Aku sedang asyik nonton bokep bersama bibi, dan seperti biasa, bibi mengusap-usap tonjolan kontolku dari luar celana. Paman saat itu sedang pergi ke rumah pak RT untuk mengurus KTP baru. Ketika itu aku bertanya. “Bi, kok sekarang nggak pernah main lagi di depan TV sama paman?” pancingku.
“Masih suka kok, tapi main di kamar. Takut ada yang ngintip.” kata bibi sambil tertawa. Dia menyindirku.
”Ah, bibi jahat. Hilang deh fantasiku buat onani.” kataku merajuk.
”Lho, kan sudah setiap hari dikocok sama bibi?” dia menatap wajahku. ”Kamu masih suka onani sendiri?” tanyanya tak percaya.
”Ya, iyalah, Bi. Anak seumurku kan lagi pengen-pengennya. Sehari lima kali juga masih kuat.” sahutku bangga.
”Hmm, pantes aja…” Bibi bergumam.
”Pantes apanya?” tanyaku tak mengerti.
”Burungmu jadi tambah gede!” dia tertawa.
”Masa sih?” perasaan dari dulu juga segini deh. ”Gede mana sama punya paman?” tanyaku penasaran.
”Ehm,” bibi tampak berpikir sejenak. ”Gede punya pamanmu.
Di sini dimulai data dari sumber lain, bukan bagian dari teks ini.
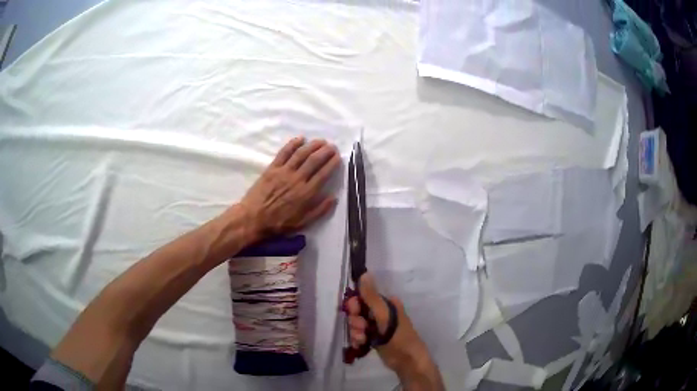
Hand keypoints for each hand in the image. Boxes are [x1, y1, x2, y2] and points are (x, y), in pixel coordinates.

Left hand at [240, 137, 340, 238]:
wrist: (253, 218)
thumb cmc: (279, 223)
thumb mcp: (303, 222)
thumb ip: (320, 210)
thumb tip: (334, 198)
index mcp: (306, 193)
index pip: (323, 173)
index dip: (332, 163)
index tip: (338, 157)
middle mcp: (297, 179)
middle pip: (314, 160)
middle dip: (326, 151)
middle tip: (332, 147)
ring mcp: (284, 171)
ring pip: (301, 153)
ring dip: (313, 145)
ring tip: (321, 141)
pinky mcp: (272, 168)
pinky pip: (284, 152)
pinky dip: (293, 144)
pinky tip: (300, 139)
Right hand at [344, 274, 429, 374]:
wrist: (407, 361)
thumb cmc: (399, 336)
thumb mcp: (385, 316)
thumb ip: (372, 297)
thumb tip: (364, 274)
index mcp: (386, 304)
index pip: (363, 297)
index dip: (355, 305)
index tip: (355, 313)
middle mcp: (380, 313)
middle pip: (357, 312)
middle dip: (355, 321)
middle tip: (362, 329)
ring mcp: (376, 327)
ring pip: (356, 325)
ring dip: (356, 332)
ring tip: (363, 340)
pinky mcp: (372, 339)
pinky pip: (358, 335)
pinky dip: (357, 340)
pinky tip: (361, 345)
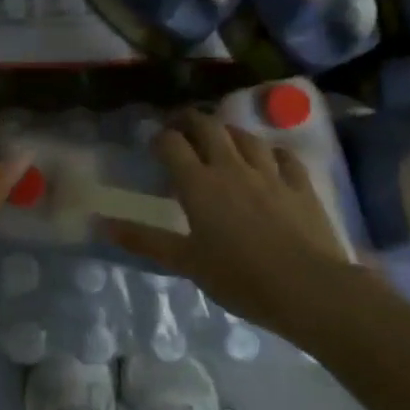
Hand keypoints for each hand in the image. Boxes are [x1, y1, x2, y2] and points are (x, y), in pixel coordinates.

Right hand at [104, 111, 354, 333]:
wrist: (309, 288)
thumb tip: (100, 225)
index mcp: (199, 184)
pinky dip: (271, 152)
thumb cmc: (240, 277)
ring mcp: (270, 173)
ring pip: (246, 136)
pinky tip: (269, 158)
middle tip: (181, 127)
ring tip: (221, 138)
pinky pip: (284, 156)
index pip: (172, 144)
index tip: (154, 144)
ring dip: (229, 132)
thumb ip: (144, 240)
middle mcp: (231, 167)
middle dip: (191, 121)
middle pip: (208, 127)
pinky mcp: (301, 184)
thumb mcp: (186, 262)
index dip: (160, 138)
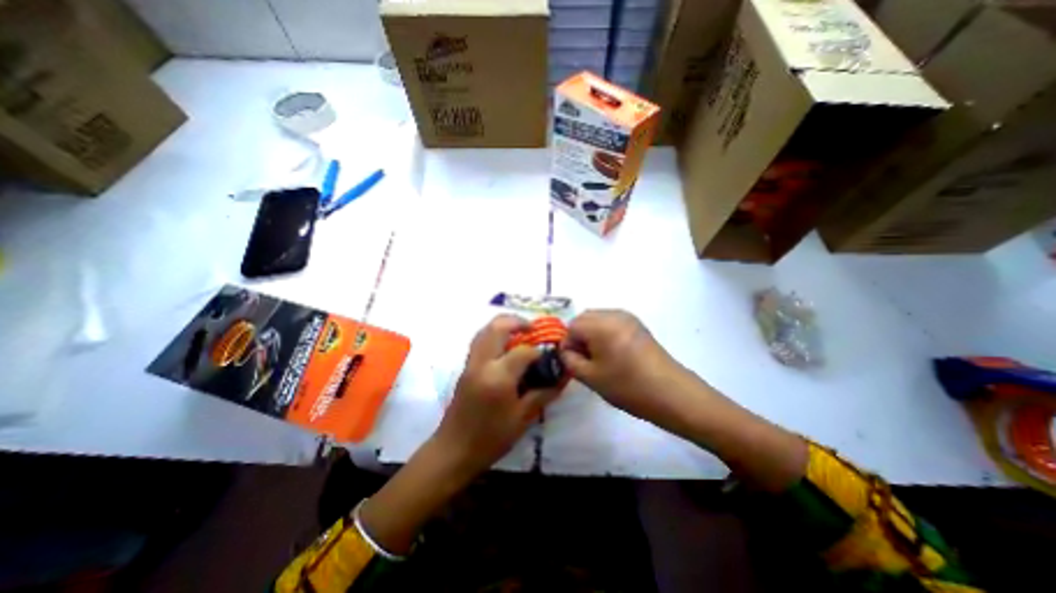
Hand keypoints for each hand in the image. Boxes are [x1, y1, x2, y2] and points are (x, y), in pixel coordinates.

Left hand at [428, 315, 559, 477]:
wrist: (453, 451)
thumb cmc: (491, 438)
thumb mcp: (523, 418)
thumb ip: (544, 393)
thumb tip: (563, 376)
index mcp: (498, 377)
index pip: (523, 351)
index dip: (538, 352)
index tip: (548, 357)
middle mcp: (482, 363)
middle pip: (497, 327)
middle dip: (517, 322)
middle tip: (532, 328)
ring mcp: (470, 363)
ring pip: (485, 330)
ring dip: (503, 324)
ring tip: (520, 332)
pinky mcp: (465, 367)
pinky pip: (479, 340)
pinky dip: (493, 334)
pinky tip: (505, 346)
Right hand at [561, 308, 683, 419]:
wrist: (671, 393)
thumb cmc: (628, 386)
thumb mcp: (591, 377)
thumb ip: (570, 361)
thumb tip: (565, 351)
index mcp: (600, 325)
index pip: (571, 327)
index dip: (567, 345)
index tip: (572, 363)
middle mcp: (613, 314)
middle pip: (584, 319)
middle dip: (578, 337)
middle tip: (583, 360)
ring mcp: (627, 317)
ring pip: (597, 319)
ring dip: (591, 334)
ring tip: (598, 358)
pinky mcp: (637, 324)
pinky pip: (611, 322)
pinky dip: (604, 333)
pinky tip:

Tapi kamu kan masih kecil, kalau kamu sudah seumuran pamanmu, pasti punyamu lebih gede.” dia menjawab diplomatis.
Cerita Sex Bibi ku yang Nakal dan Senang Mengajakku Mesum – Aku ingin bertanya lagi, tapi sudah keburu maniku muncrat duluan. Kalau sudah begitu, itu tanda kalau acara nonton bareng harus diakhiri. Bibi segera mematikan TV dan menyimpan lagi kaset bokep milik paman ke dalam kamar. Aku, dengan celana belepotan penuh sperma, beranjak ke kamar untuk tidur siang. Tubuhku lemas, tapi puas.
Di luar, kudengar pintu depan dibuka seseorang. Paman pulang. Hmm, benar-benar timing yang pas.
Senin subuh, paman berbisik saat bibi berada di kamar mandi. Paman saat itu sudah siap-siap berangkat kerja. “Jagain bibi ya. Kalau bisa tolongin dia kalau lagi cemberut.” katanya sambil tersenyum.
“Ih, paman.” kataku malu, meski juga sudah tak sabar menunggu saat-saat itu.
”Ingat, jangan sampai ada yang tahu. Awas kalau sampai ada yang melihat, paman akan balikin kamu ke ibumu, dan bilang kalau kamu nakal mau memperkosa bibimu.” ancamnya.
”Beres, paman.” aku mengangguk sambil mengacungkan jempolku.
“Ada apa nih, bisik-bisik sambil senyum-senyum?“ tegur bibi yang baru keluar dari WC.
“Ini, keponakanmu ini tadi malam mimpi basah.” jawab paman berbohong.
“Masa? Mimpiin siapa?” tanya bibi antusias.
“Gak, Bi, paman bohong.” kataku.
Mereka hanya tertawa mendengarnya. Paman pun berangkat sambil diantar bibi sampai gang depan.